**Instructions for the task:** Reproduce, character for character, the lines in the items below that begin with the one containing "right ankle: (406, 527, 19)" and run through the one containing "left shoulder: (765, 194, -12)", both of those lines included.

**Provided data:**
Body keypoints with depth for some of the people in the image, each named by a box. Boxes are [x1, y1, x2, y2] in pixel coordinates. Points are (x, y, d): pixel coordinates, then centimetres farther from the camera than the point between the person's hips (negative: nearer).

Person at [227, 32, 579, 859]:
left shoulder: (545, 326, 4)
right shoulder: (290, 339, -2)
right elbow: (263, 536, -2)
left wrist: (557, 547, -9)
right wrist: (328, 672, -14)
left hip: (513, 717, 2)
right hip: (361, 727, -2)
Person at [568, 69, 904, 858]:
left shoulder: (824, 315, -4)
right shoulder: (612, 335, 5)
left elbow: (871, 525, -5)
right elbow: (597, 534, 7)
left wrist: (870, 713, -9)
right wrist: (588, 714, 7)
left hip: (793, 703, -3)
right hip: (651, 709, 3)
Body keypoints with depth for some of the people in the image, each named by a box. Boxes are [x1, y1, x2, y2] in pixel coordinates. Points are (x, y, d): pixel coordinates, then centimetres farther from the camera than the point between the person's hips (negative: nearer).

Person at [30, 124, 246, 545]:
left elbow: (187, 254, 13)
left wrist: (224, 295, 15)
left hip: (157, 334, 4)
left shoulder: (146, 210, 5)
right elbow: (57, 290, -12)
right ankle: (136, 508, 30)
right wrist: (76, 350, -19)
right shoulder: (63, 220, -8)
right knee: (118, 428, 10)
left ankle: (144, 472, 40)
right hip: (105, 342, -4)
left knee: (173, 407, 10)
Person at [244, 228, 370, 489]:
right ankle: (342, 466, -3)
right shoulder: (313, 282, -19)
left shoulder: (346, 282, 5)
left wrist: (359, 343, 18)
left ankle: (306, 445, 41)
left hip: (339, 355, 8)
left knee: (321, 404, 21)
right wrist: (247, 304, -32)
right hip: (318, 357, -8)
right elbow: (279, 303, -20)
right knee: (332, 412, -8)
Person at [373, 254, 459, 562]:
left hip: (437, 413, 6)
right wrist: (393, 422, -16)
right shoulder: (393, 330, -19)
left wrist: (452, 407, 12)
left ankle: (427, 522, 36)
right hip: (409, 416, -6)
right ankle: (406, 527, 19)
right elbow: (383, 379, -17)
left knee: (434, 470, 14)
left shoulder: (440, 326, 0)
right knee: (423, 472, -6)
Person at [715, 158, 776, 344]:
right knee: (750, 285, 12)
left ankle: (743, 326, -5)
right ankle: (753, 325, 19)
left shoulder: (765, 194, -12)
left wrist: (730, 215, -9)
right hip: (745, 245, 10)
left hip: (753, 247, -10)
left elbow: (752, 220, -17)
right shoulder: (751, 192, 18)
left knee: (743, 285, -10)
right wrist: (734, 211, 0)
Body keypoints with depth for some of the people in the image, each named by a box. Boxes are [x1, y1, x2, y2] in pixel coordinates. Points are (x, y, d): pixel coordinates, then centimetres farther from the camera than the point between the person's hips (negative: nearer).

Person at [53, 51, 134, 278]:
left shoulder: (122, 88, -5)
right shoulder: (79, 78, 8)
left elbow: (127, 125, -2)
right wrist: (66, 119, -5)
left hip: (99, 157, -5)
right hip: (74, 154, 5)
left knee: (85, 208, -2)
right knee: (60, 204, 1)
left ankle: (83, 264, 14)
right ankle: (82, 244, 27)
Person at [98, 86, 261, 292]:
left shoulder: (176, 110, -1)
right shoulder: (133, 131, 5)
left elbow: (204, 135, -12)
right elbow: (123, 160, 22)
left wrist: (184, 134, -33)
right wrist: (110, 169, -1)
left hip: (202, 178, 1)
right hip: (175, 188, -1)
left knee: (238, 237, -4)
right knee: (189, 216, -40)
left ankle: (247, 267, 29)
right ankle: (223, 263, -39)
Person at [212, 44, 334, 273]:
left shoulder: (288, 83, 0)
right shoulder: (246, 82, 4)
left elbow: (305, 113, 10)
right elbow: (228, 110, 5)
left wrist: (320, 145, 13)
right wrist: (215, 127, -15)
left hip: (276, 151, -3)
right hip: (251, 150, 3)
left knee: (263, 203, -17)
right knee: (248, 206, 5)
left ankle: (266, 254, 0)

* * *

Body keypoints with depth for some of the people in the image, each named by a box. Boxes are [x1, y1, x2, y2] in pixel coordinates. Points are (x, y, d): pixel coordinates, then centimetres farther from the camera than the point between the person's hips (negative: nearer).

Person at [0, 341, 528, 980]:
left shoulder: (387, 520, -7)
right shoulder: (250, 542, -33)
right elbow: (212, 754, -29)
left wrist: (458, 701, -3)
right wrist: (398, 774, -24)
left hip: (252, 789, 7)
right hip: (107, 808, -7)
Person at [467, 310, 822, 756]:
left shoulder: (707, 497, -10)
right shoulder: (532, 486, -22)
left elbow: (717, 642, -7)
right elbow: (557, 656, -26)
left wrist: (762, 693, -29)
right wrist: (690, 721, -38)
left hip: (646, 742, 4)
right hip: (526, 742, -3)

* * *

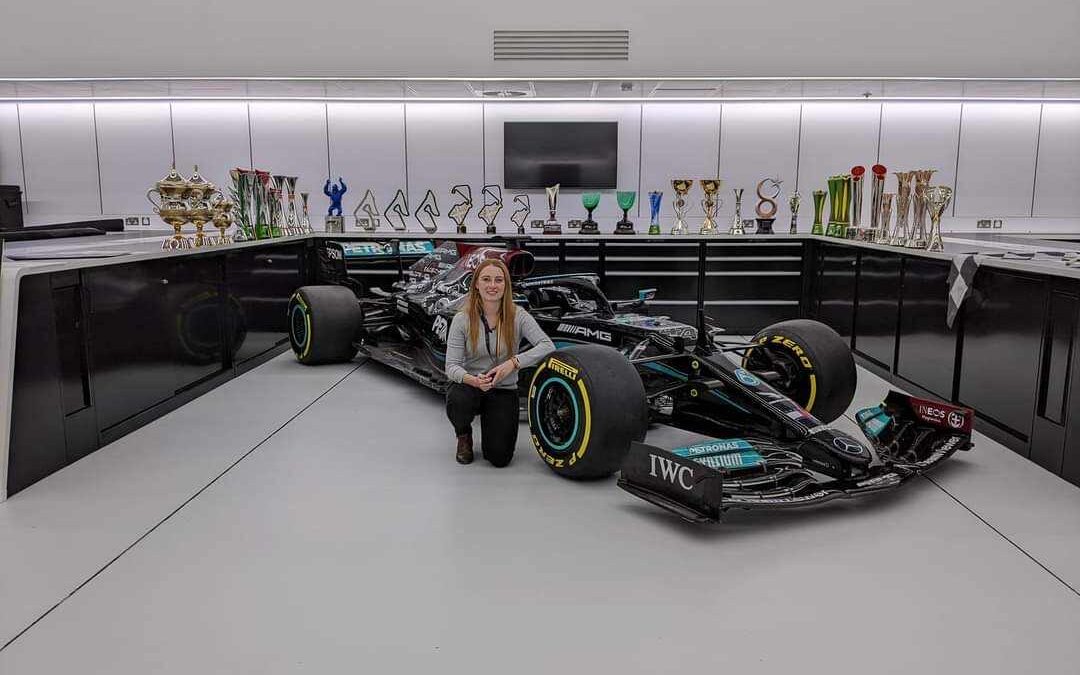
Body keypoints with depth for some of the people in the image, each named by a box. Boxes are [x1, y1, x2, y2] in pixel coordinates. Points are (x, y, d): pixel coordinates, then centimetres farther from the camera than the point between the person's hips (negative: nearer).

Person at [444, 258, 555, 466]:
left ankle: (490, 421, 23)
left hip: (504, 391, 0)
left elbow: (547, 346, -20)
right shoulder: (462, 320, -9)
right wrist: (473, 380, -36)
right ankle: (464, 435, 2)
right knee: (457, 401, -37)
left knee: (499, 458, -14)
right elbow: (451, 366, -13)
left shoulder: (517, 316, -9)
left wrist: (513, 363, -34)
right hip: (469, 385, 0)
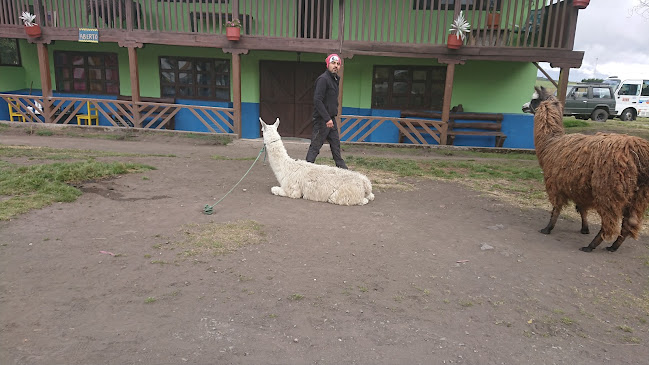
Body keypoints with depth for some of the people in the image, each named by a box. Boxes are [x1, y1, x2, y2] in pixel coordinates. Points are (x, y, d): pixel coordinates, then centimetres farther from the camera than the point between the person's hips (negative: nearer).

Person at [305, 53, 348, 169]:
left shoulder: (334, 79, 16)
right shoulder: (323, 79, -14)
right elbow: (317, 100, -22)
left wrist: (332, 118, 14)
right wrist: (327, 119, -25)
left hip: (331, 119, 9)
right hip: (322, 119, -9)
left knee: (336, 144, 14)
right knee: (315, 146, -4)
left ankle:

**Exercise solution:**
right ankle: (406, 527, 19)
right elbow: (383, 379, -17)
left knee: (434, 470, 14)
left shoulder: (440, 326, 0)
right knee: (423, 472, -6)
Person at [715, 158, 776, 344]:
right knee: (750, 285, 12)
left ankle: (743, 326, -5)
right ankle: (753, 325, 19)
left shoulder: (765, 194, -12)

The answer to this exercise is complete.